(a) In order to protect the integrity and accuracy of vital records, a certificate or record registered under this chapter may be amended only in accordance with this chapter and regulations adopted by the department.
(b) Except as otherwise provided by subsection (f), a certificate or record that is amended under this section shall be marked “amended.” The date of amendment and a summary description of the evidence submitted in support of the amendment shall be endorsed on or made a part of the record. The department shall prescribe, by regulation, the conditions under which additions or minor corrections may be made to certificates or records within one (1) year after the date of the event, without the certificate or record being considered “amended.” “Minor corrections” means amendment of obvious errors, transposition of letters in words of common knowledge, or omissions.
(c) Upon receipt of a certified copy of a court order changing the name of a person born in the state, and upon request of such person or such person's parents, guardian or legal representative, the state registrar shall amend the certificate of birth to show the new name.
(d) The sex of an individual shall not be changed on the original certificate of birth as a result of sex change surgery.
(e) When an applicant does not submit the minimum documentation required in the regulations for amending a vital record, or when the state registrar has reasonable cause to question the validity or adequacy of the applicant's sworn statements or the documentary evidence, and if the deficiencies are not corrected, the state registrar shall not amend the vital record and shall advise the applicant of the reason for this action.
(f) In addition to other methods of amending certificates that may be provided by statute or by duly authorized department rule, the state registrar, if presented by an applicant with evidence that a reasonable person would conclude proves beyond a reasonable doubt that an original entry on a certificate was factually inaccurate at the time of recordation, shall block out the misinformation and make the necessary correction.
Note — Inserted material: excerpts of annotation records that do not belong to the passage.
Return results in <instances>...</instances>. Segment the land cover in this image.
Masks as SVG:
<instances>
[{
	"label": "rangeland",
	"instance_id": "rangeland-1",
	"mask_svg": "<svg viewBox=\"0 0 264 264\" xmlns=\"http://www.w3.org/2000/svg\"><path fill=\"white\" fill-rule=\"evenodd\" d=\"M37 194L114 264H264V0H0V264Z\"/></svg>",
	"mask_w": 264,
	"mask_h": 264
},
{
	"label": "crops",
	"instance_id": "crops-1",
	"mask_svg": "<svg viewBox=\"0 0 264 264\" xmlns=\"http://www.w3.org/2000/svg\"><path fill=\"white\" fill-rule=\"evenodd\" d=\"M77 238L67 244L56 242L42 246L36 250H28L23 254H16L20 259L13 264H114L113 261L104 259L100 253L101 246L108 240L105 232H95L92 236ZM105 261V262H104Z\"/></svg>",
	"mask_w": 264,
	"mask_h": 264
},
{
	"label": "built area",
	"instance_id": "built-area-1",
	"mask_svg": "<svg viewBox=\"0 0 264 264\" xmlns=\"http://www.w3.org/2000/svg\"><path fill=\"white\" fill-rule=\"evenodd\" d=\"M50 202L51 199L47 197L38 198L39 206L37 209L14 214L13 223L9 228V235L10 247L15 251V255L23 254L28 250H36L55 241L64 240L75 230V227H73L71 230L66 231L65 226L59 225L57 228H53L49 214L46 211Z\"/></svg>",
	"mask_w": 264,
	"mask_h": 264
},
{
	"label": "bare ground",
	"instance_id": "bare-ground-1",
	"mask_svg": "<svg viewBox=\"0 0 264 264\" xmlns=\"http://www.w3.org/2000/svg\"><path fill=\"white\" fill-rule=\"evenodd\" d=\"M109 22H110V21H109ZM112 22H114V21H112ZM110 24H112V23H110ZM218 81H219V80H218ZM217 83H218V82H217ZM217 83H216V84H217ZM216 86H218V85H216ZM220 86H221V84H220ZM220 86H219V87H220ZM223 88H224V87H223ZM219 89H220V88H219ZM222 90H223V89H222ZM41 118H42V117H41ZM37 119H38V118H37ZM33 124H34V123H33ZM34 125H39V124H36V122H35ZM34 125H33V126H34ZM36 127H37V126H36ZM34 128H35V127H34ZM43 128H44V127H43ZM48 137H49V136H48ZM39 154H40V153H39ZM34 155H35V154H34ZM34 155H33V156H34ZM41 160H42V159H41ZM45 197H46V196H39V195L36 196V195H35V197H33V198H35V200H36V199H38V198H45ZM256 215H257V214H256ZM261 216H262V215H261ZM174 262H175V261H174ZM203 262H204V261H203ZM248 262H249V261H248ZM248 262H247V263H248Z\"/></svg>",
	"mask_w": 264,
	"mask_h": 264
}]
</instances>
When such an amendment is made, no record of the amendment shall appear upon the face of the certificate; provided, that a record of all evidence submitted relative to the amendment, along with the registrar's analysis of the evidence, shall be maintained by the office of vital records.
(g) If a form approved, as provided in § 68-3-305(b), acknowledging the paternity of a child is signed by both parents of the child and is submitted to the office of vital records at any time after the original certificate is filed and prior to the child's nineteenth birthday, the legal surname of the father may be entered on the certificate as that of the child, and the father's name and other personal information may be shown on the certificate of birth in the manner prescribed by regulation; provided, that paternity is not already shown on the certificate of birth. The state registrar may mark the record as amended, but not on the portion to be disclosed pursuant to § 68-3-205. Further, a legitimation by subsequent marriage of the individuals shown on the certificate as the father and mother shall not require a new certificate of birth and §§ 68-3-310(3), 68-3-311 and 68-3-313shall not apply.
(h) In the event a voluntary acknowledgment of paternity is rescinded and a new father is not named, the name and personal information of the originally named father shall be removed by blocking, and the child's surname shall be blocked and the legal surname of the mother at the time of the birth shall be entered as the surname of the child. In the event a voluntary acknowledgment of paternity is rescinded and a new father is named, the changes in the birth certificate shall be made in accordance with subsection (g).
Acts 1977, ch. 128, § 21; 1979, ch. 123, §§ 1, 2; T.C.A., § 53-423; Acts 1985, ch. 11, § 1; 1994, ch. 988, § 13; 1997, ch. 551, § 39.